Practical economics and unforseen results


What you weren't taught in school

Roy Spencer talks about practical economics at TCS Daily.

What reasonable person could be against 'clean water', 'clean air', and 'clean renewable sources of energy'? Who dares argue with politicians, scientists, and other pundits who lead the fight against global warming?

The dangerous illusion underpinning many environmental efforts is that it is both possible and preferable to keep pushing toward a 100 percent clean and safe existence. Those of us who try to point out that there are practical limits to cleanliness and safety are immediately branded as shills for big business. Meanwhile, environmentalists and politicians get to hold the high ground of altruism and concern for the public's interest.

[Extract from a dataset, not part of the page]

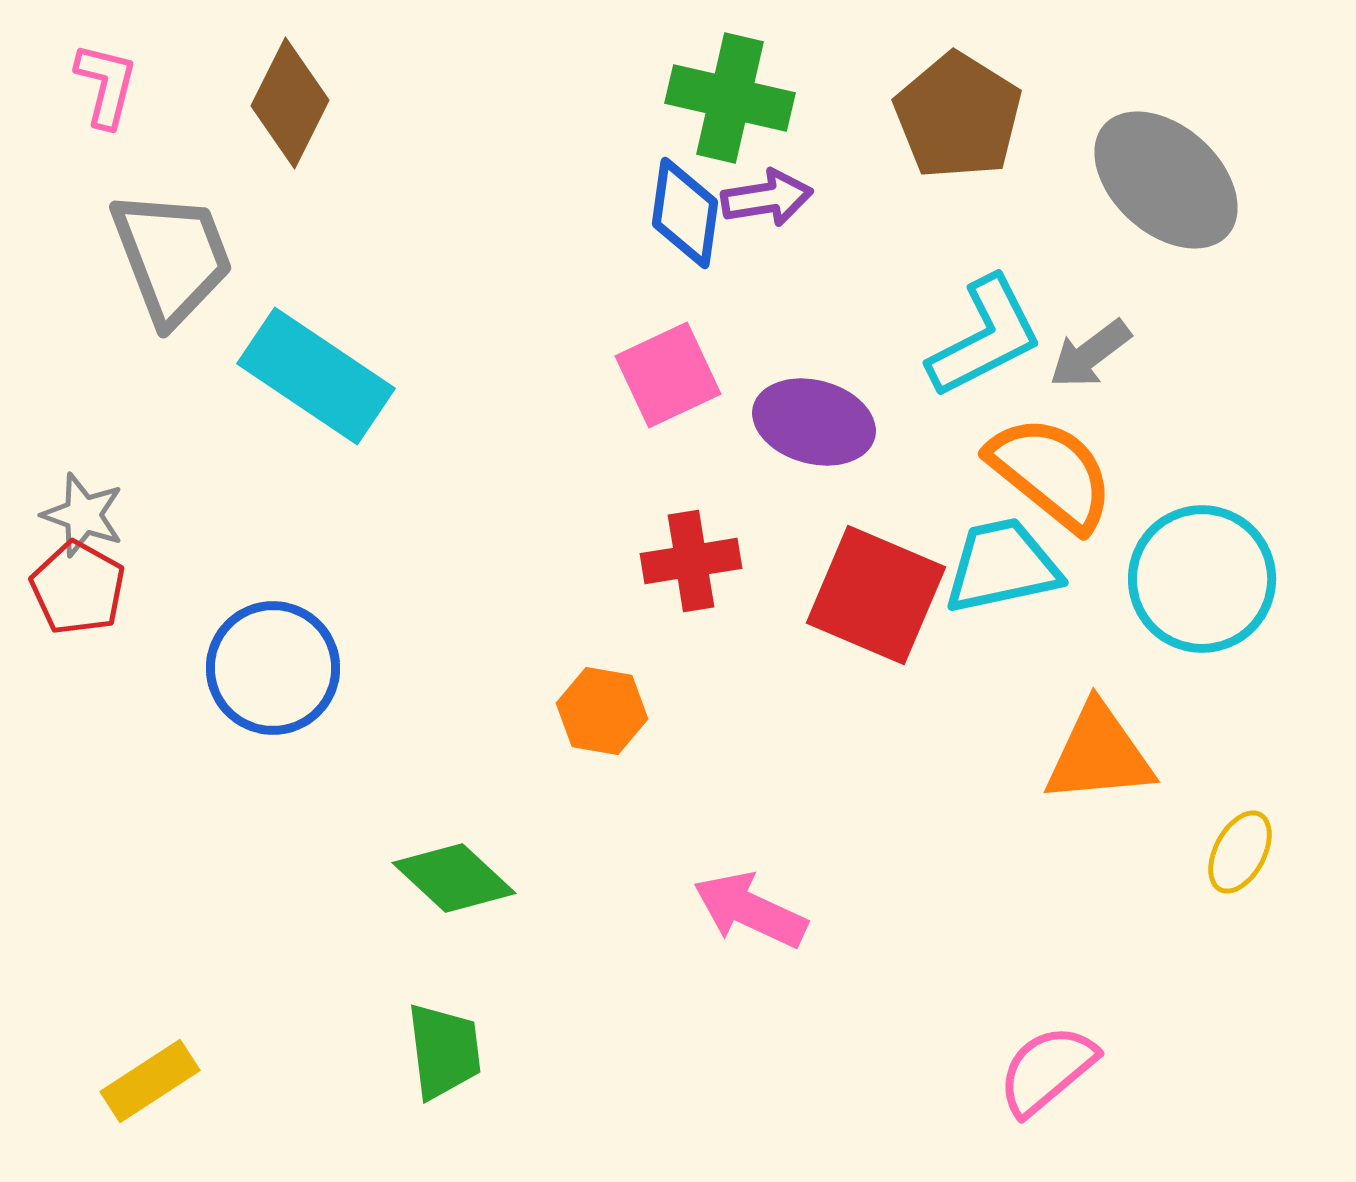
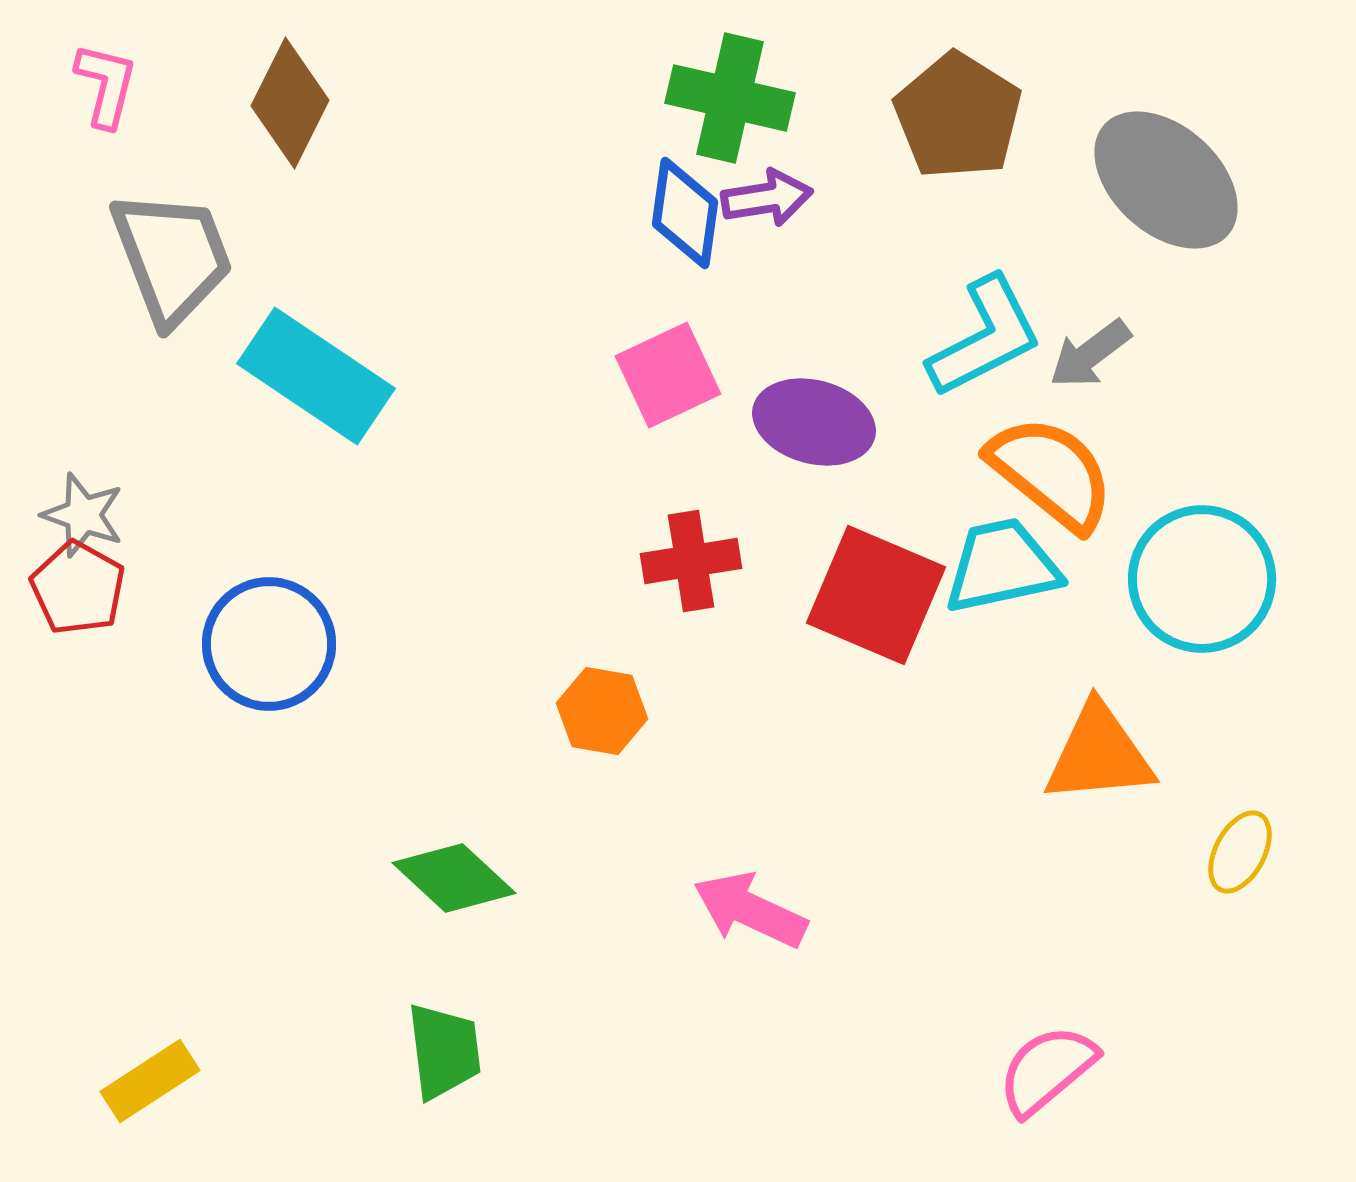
blue circle: moved 4 px left, 24 px up
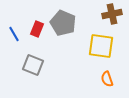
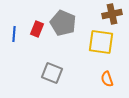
blue line: rotated 35 degrees clockwise
yellow square: moved 4 px up
gray square: moved 19 px right, 8 px down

P.J. O'Rourke once said, "Some people will do anything to save the Earth...except take a science course." To that I would add, "...or a basic economics course". If for a reasonable cost we can remove 98 percent of the contaminants in our drinking water and make it quite safe, is it then a good idea to spend ten times as much to push that purity from 98 percent to 99 percent?

In the real world, there are only limited resources to accomplish everything we want to do, and resources diverted to wasteful ends are no longer available to tackle more pressing problems. Only in the imaginary world of the environmental lobbyist, pandering politician, or concerned journalist is it a public service to keep pushing toward 100 percent purity.

They are playing with frame pages there, so I hope I have the link right.

Anyway, I think we do need to look at what is practical versus what is possible. For example, we could stop all human pollution by killing every human on the planet, but I don't hear anyone suggesting that. I'm not going to get into the dichotomy of Nature = Good and Humans = Bad here, I've done that in other places. The thing is, we're not separate from the planet, we're a part of it. If we abandoned Los Angeles tomorrow, by nightfall the coyotes would have claimed it. That doesn't mean that the coyotes are any more entitled to it than we are.

Actions have consequences. Put a "green tax" on everyone in the country, and that means less money spent on other things. It also doesn't prevent the "anti-green" behavior, it just drives it underground. And I promise you, within weeks of the first such tax being passed, there will be exceptions put into place. That pretty much defeats the whole purpose of using a tax to punish.